- Kementerian Agama menerbitkan panduan takbiran Idulfitri 1447 H di Bali bertepatan dengan Nyepi 19 Maret 2026.
- Panduan membatasi takbiran hanya pukul 18.00 hingga 21.00 WITA, tanpa pengeras suara dan petasan.
- Kebijakan ini bersifat khusus untuk Bali, bertujuan menjaga kerukunan antarumat beragama melalui koordinasi tokoh terkait.
Suara.com - Kementerian Agama menerbitkan panduan pelaksanaan takbiran di Bali apabila malam takbiran Idulfitri 1447 Hijriah bertepatan dengan Hari Raya Nyepi pada 19 Maret 2026.
Panduan tersebut disusun setelah Kemenag melakukan koordinasi dengan pemerintah daerah, tokoh agama, serta tokoh masyarakat di Bali.
Kepala Biro Humas dan Komunikasi Publik Kementerian Agama, Thobib Al Asyhar, mengatakan panduan ini dibuat agar kedua perayaan keagamaan tersebut tetap dapat berlangsung dengan baik, dengan mengedepankan sikap saling menghormati dan menjaga kerukunan antarumat beragama.
“Sejak awal kami telah berkoordinasi dengan pemerintah daerah serta para tokoh agama di Bali. Prinsipnya, jika memang waktunya bersamaan, kedua perayaan ini tetap dapat dijalankan dengan saling menghormati dan penuh pengertian,” kata Asyhar di Jakarta, ditulis Senin (9/3/2026).

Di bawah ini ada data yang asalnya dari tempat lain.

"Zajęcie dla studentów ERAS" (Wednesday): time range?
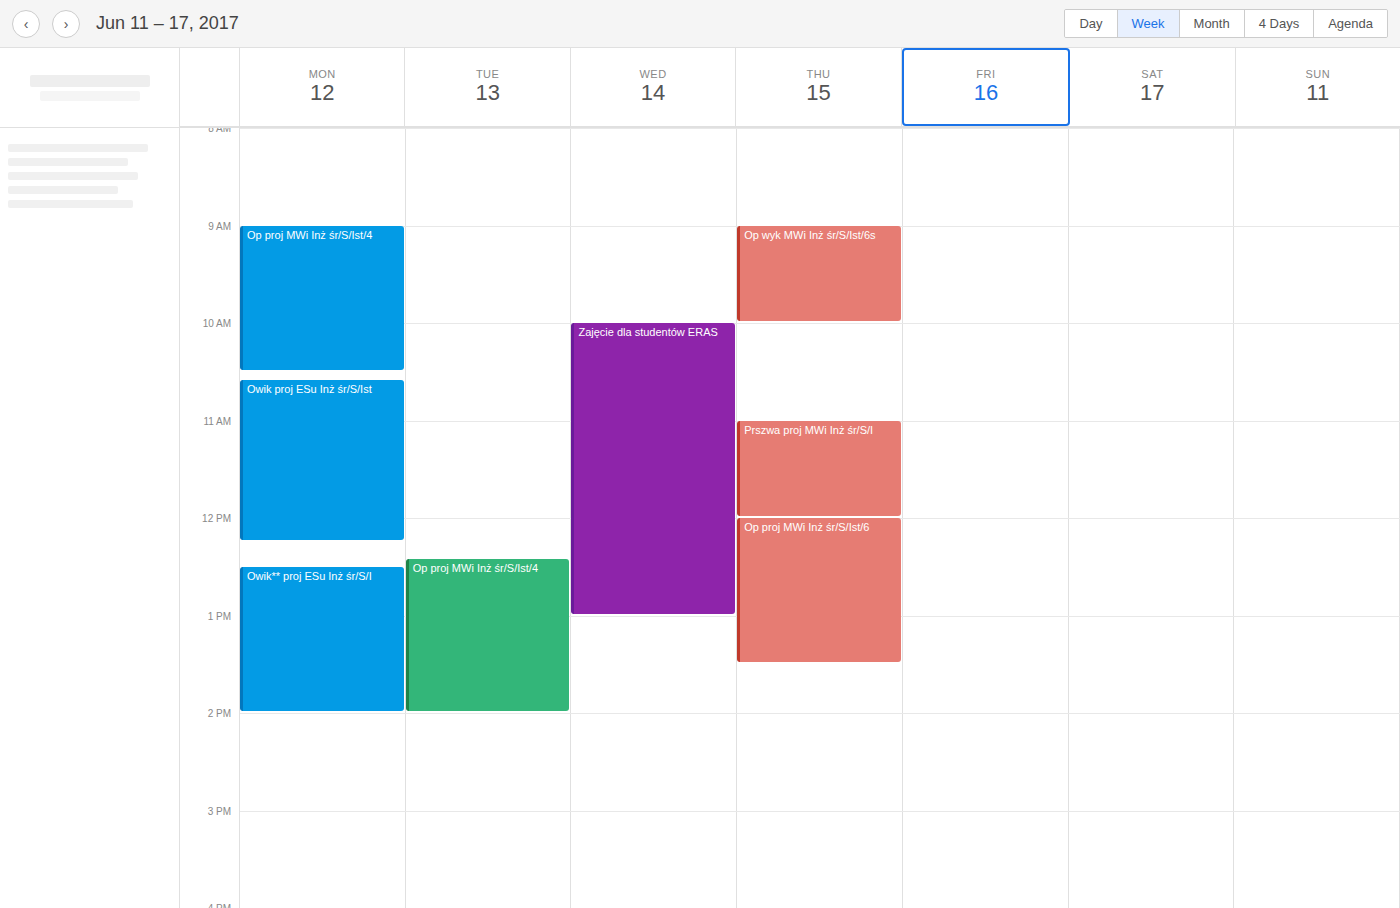
10:00 AM to 1:00 PM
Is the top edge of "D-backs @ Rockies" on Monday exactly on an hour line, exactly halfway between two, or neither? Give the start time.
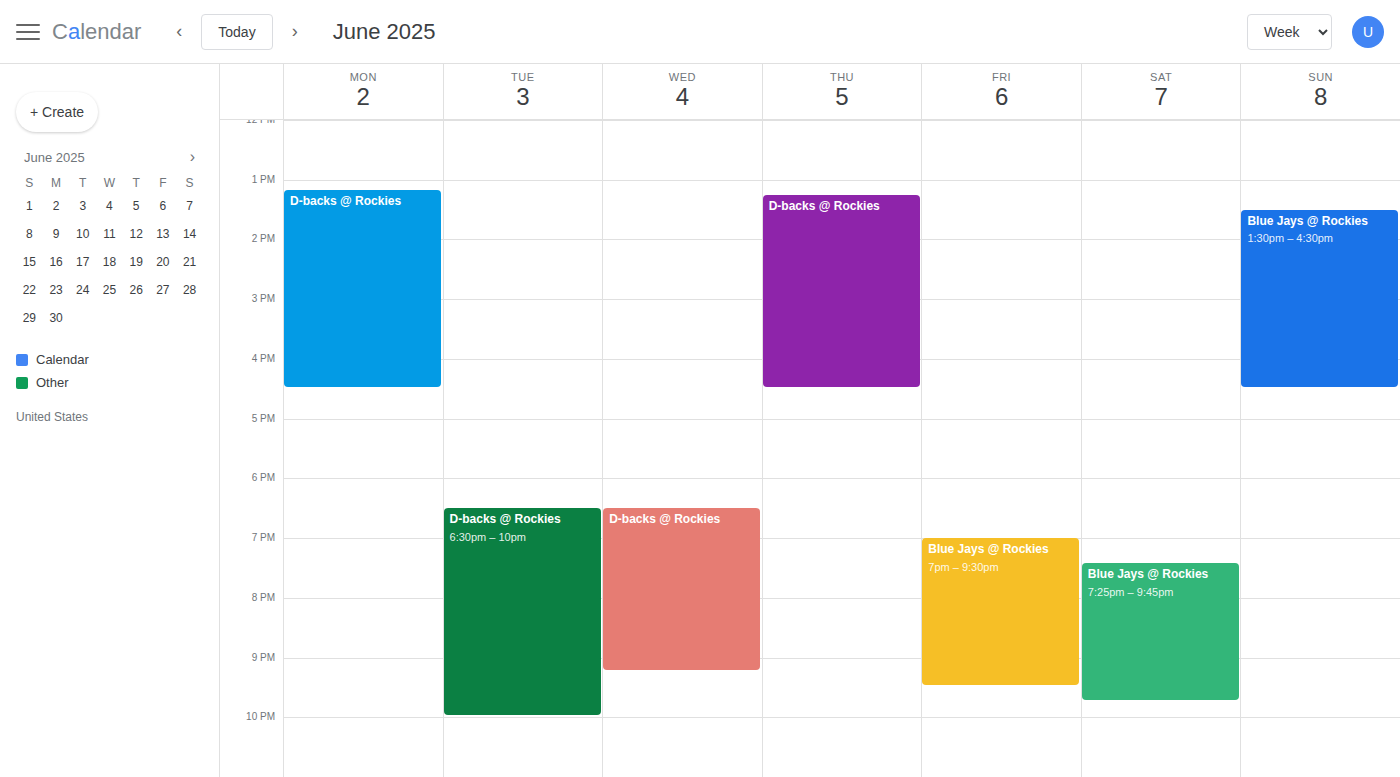
1:10 PM -- neither: 10 minutes below the 1 PM line and 50 minutes above the 2 PM line.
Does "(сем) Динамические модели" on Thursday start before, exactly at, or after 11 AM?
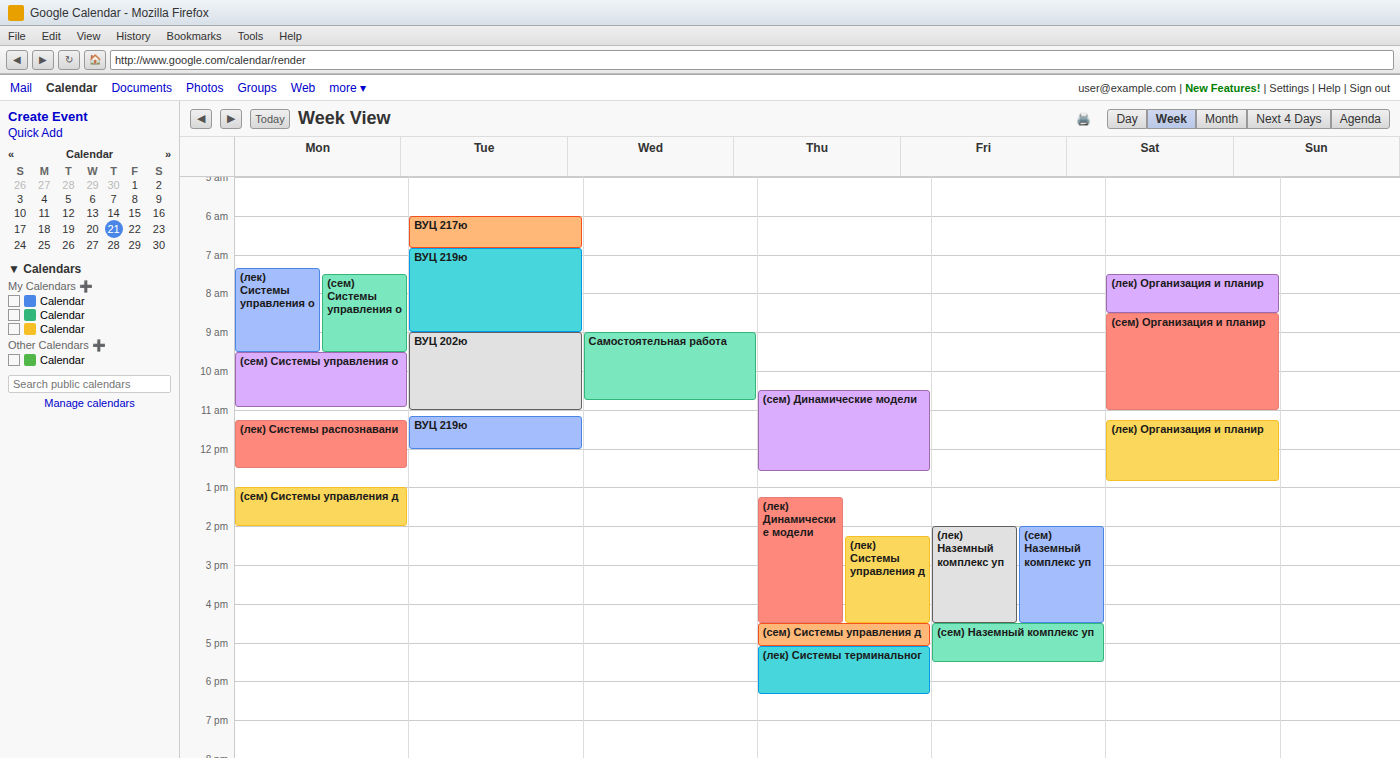
10:30 AM -- before 11 AM, 30 minutes above the 11 AM line.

Berikut panduan takbiran di Bali jika bersamaan dengan momen Hari Raya Nyepi:
1. Umat Islam diperkenankan melaksanakan Takbiran di Masjid atau Mushola terdekat dengan berjalan kaki, tanpa penggunaan pengeras suara, tanpa menyalakan petasan/mercon atau bunyi-bunyian lainnya, serta menggunakan penerangan secukupnya.
2. Takbiran hanya boleh dilakukan mulai pukul 18.00 WITA sampai dengan pukul 21.00 WITA.

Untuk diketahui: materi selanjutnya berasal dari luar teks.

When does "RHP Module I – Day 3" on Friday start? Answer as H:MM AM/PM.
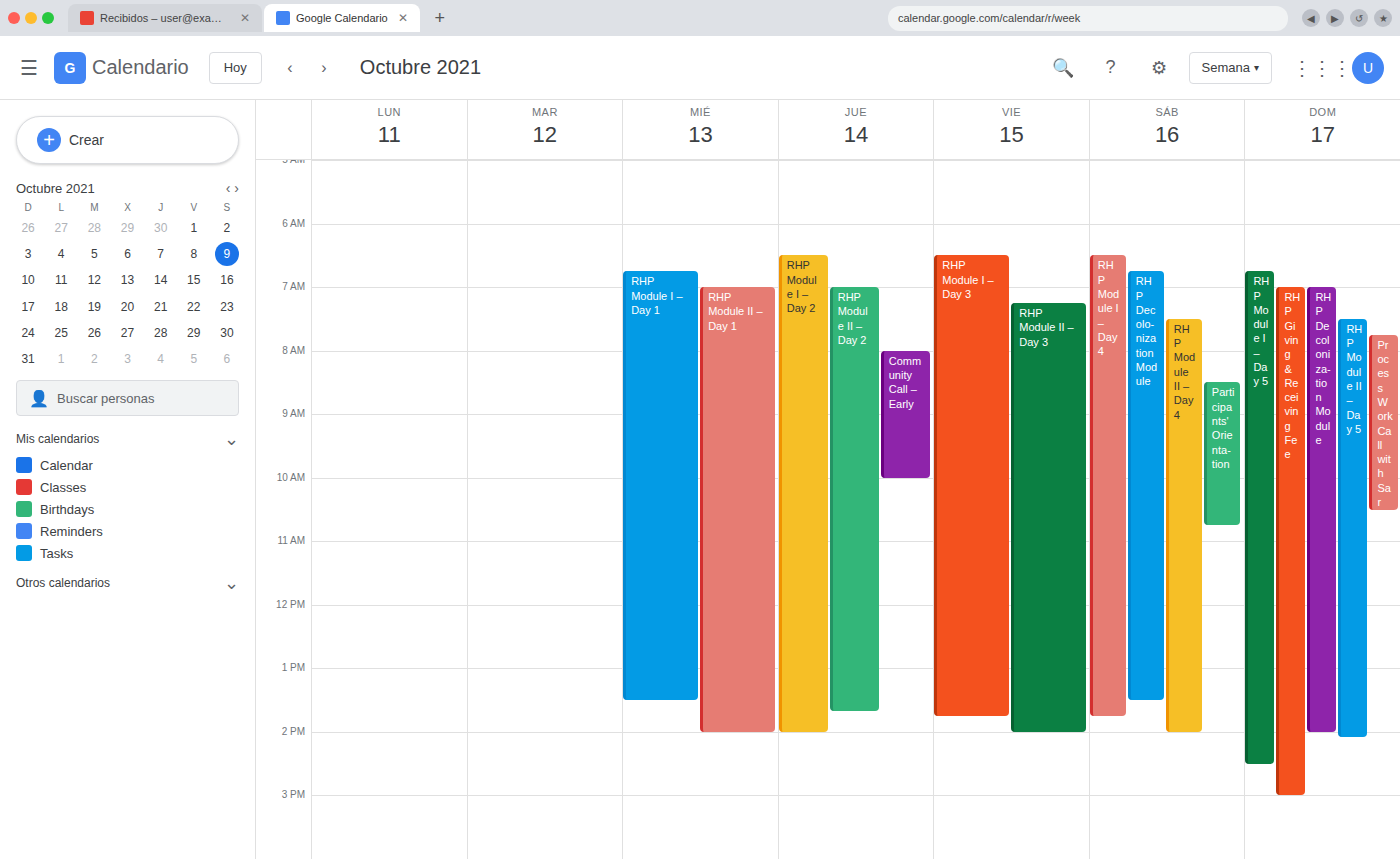
6:30 AM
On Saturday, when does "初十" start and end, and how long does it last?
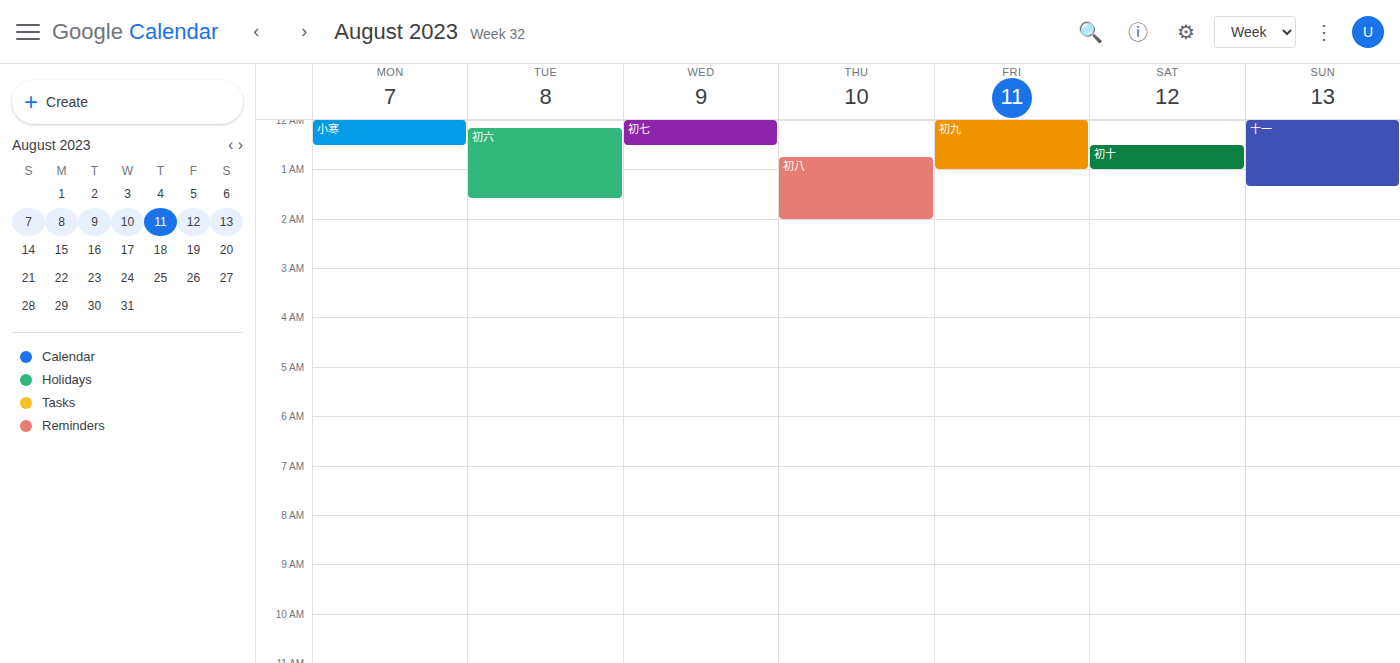
12:30 AM to 1:00 AM, 30 minutes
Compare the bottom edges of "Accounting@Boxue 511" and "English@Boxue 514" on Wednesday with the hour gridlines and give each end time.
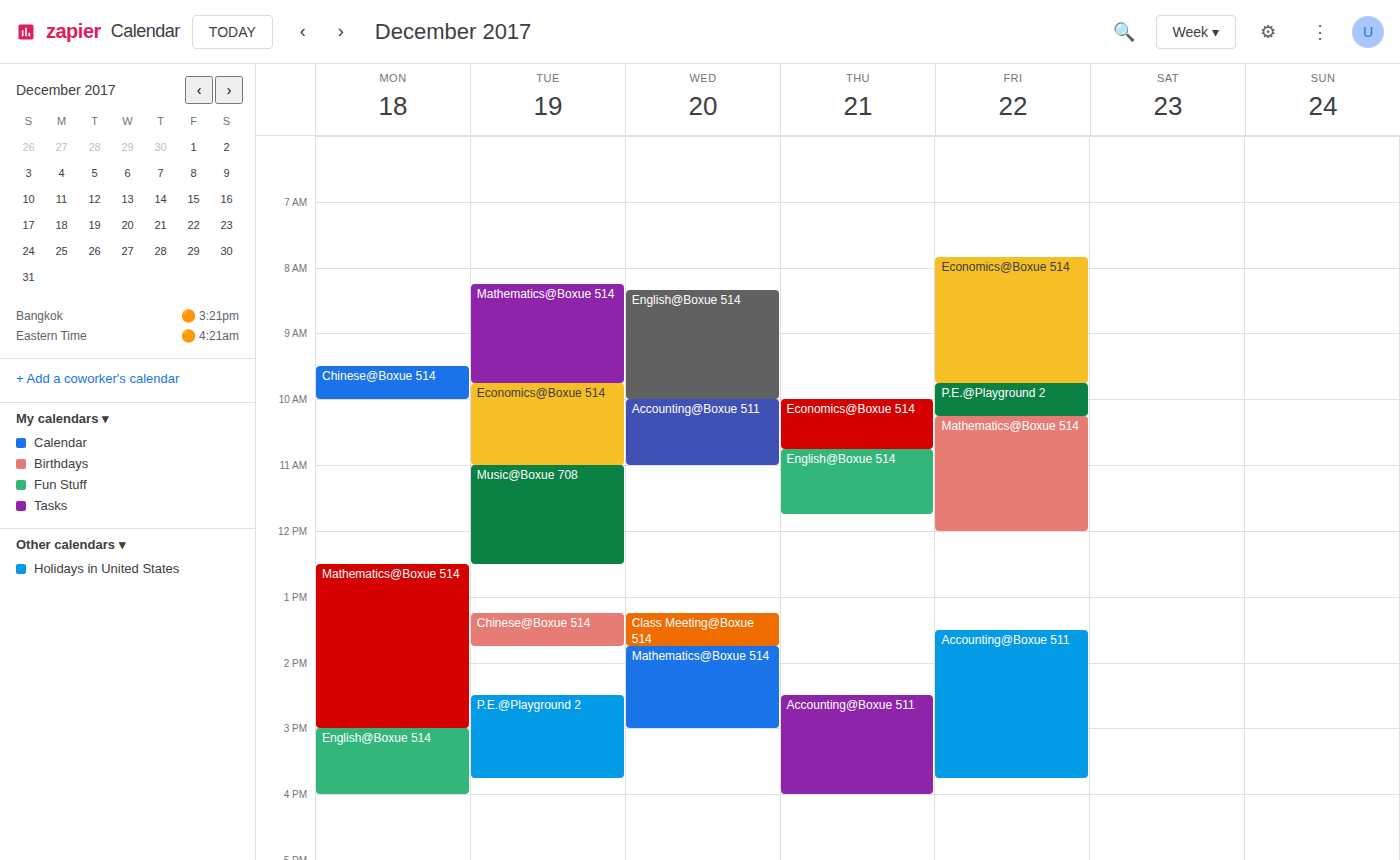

3. Pengamanan dan ketertiban pelaksanaan Takbiran menjadi tanggung jawab masing-masing pengurus Masjid atau Mushola, dengan tetap berkoordinasi dengan aparat keamanan setempat.
Selain itu, Prajuru Desa Adat, Pengurus Masjid atau Mushola, Pecalang, Linmas, serta Aparat Desa/Kelurahan bertanggung jawab untuk bersama-sama menjaga keamanan dan ketertiban pelaksanaan Nyepi maupun kegiatan Takbiran di wilayahnya masing-masing, dengan berkoordinasi secara sinergis bersama aparat keamanan.

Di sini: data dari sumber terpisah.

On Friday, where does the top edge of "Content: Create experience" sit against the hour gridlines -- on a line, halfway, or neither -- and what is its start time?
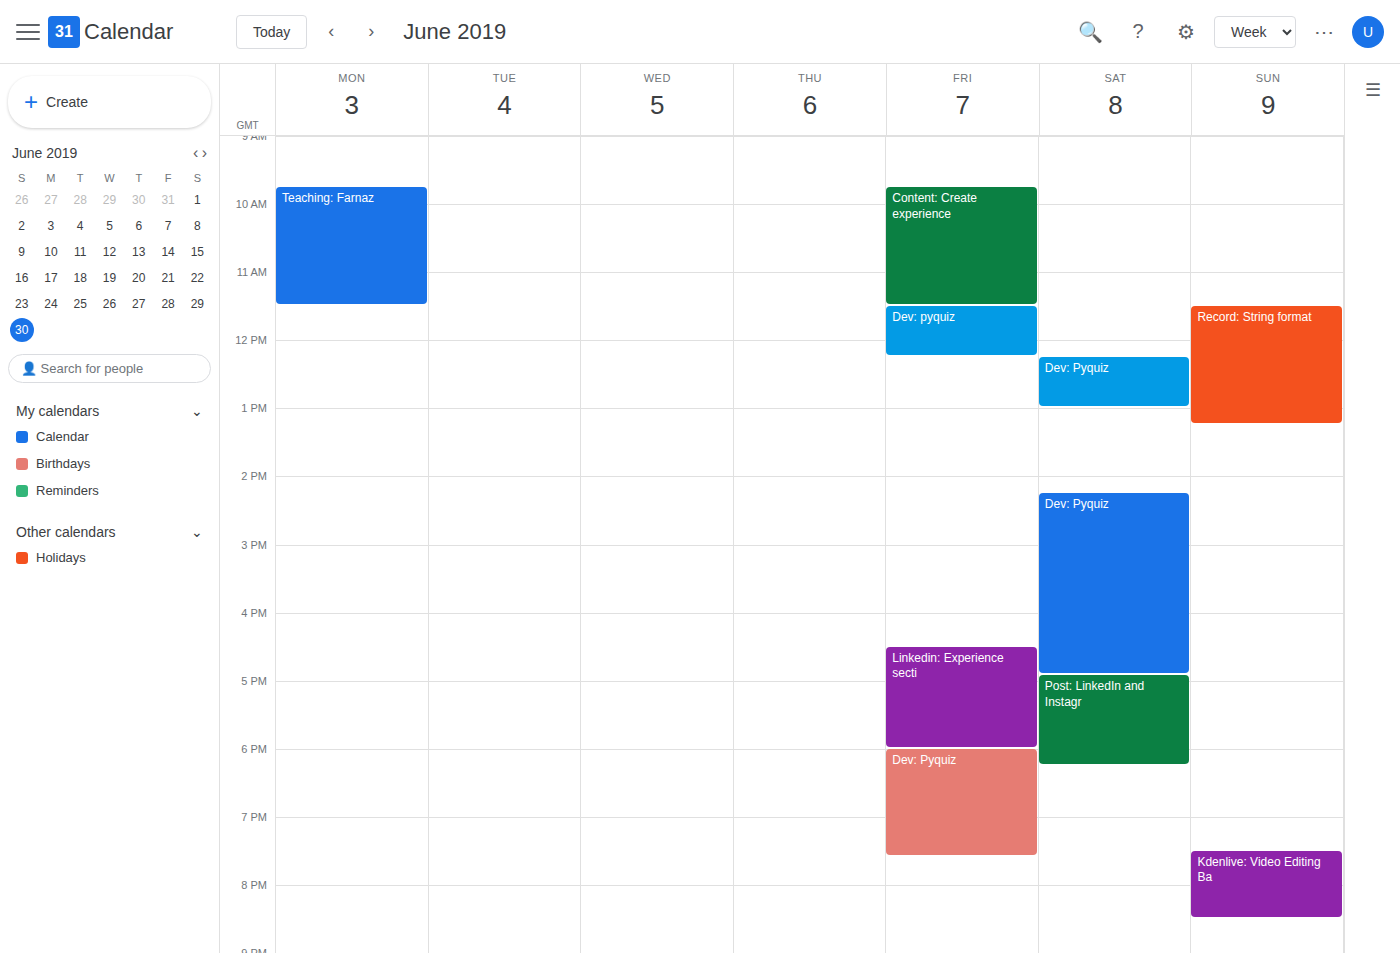
09:45 -- neither: three quarters of the way from the 09:00 line to the 10:00 line.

Baca Juga: Kemenag Cairkan Tunjangan Profesi Guru Madrasah Secara Bertahap Mulai Pekan Ini
“Panduan ini hanya untuk Bali dan jika malam takbiran bersamaan dengan Hari Raya Nyepi. Sekira ada yang membuat konten media sosial dengan framing bahwa panduan ini untuk semua daerah, itu tidak benar,” sambungnya.
Panduan ini tertuang dalam Seruan Bersama yang ditandatangani oleh Ketua Forum Kerukunan Umat Beragama (FKUB) Bali Ida Pengelingsir Agung Putra Sukahet, Kepala Kanwil Kemenag Provinsi Bali Dr. I Gusti Made Sunartha, S.Ag., M.M., Kepala Kepolisian Daerah Bali Inspektur Jenderal Polisi Daniel Adityajaya, S.H. S.I.K., M.Si., Komandan Korem 163/Wira Satya Brigadir Jenderal TNI Ida I Dewa Agung Hadisaputra, S.H., dan Gubernur Bali Wayan Koster.
Dirjen Bimas Hindu I Nengah Duija menambahkan kalau pedoman tersebut bersifat khusus dan hanya berlaku di Provinsi Bali. Meski demikian, pedoman yang sama juga bisa menjadi panduan dalam pelaksanaan takbiran pada daerah yang terdapat komunitas Hindu.
Penekanan itu disampaikan lantaran beberapa hari terakhir viral konten media sosial yang secara sengaja menginformasikan bahwa pedoman ini berlaku untuk semua daerah, padahal hanya untuk Bali.
“Kami berharap masyarakat memahami pedoman ini sebagai bentuk kearifan bersama untuk menjaga kerukunan dan saling menghormati antarumat beragama,” ujarnya.
Kementerian Agama juga mengajak seluruh masyarakat untuk menjaga suasana damai serta tidak terpengaruh oleh framing yang dapat memecah keharmonisan umat.